(PASSAGE SHOWN Opens)

Why a Weighed and Measured Food Plan?

by Kay Sheppard, LMHC

There are so many rationalizations for not weighing and measuring our food. Rather than enumerate the excuses, it seems more appropriate and helpful to outline the positive reasons to do such a thing. Indeed, why a food plan at all?

It Provides a Guide

The first of the 12 steps says, “We admitted we were powerless over food . . .” This is the physical manifestation of the disease. And because we were powerless over food “. . . our lives had become unmanageable.”

Of course, we are not powerless over every form of food, so it is the job of the food plan to be our guide for eliminating those foods that trigger addiction. This is a physical phenomenon, and the food plan is a guide to physical recovery. It clearly defines what to eat and what to avoid. This is where honesty begins. When we get honest about our food, it opens the way to honesty in other areas of our lives.

It Helps Us Break Patterns

All food addicts identify with volume eating — binge eating, gorging, overeating, and even the idea of gluttony. Weighing and measuring are methods of managing volume. They establish boundaries for our food.

In the disease process, the eating experience has been virtually limitless. Our eating was curtailed only by physical, social, or financial limitations. In recovery, we manage food intake by use of the cup and the scale. This discipline creates a boundary for something that has been without boundaries.

(PASSAGE SHOWN Closes)

__EXERCISE REQUIREMENTS__.
1) List the kinds of volume eating that the food plan article says all food addicts identify with.
2) Repeat the food plan article word for word, starting with "In the disease" and going on through "been without boundaries.".
Work only from the food plan article.

(DATA Opens)

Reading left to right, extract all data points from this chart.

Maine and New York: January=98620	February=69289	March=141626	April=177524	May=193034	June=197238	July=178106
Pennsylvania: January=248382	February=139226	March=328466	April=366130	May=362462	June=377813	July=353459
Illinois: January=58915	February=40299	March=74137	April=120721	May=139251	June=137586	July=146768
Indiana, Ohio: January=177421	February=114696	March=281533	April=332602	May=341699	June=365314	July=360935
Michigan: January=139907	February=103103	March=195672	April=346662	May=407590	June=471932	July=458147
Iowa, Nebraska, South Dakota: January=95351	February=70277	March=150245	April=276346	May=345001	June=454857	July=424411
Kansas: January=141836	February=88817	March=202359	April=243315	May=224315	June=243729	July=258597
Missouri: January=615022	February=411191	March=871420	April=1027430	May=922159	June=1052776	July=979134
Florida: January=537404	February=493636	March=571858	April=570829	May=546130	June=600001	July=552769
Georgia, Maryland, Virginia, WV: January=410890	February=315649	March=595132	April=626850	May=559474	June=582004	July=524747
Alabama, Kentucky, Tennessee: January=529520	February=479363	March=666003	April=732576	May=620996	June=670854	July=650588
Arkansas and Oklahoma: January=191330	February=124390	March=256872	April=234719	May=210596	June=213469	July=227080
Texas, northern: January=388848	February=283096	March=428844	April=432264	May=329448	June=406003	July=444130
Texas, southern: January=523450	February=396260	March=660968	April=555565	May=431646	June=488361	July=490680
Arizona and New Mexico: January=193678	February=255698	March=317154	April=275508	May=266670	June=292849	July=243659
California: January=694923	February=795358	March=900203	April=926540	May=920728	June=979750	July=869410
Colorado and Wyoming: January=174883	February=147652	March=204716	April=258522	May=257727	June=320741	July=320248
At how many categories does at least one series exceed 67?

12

(DATA Closes)

__TASK ANSWERS__.
1) binge eating, gorging, overeating, and the idea of gluttony

2)
In the disease process, the eating experience has been virtually limitless. Our eating was curtailed only by physical, social, or financial limitations. In recovery, we manage food intake by use of the cup and the scale. This discipline creates a boundary for something that has been without boundaries.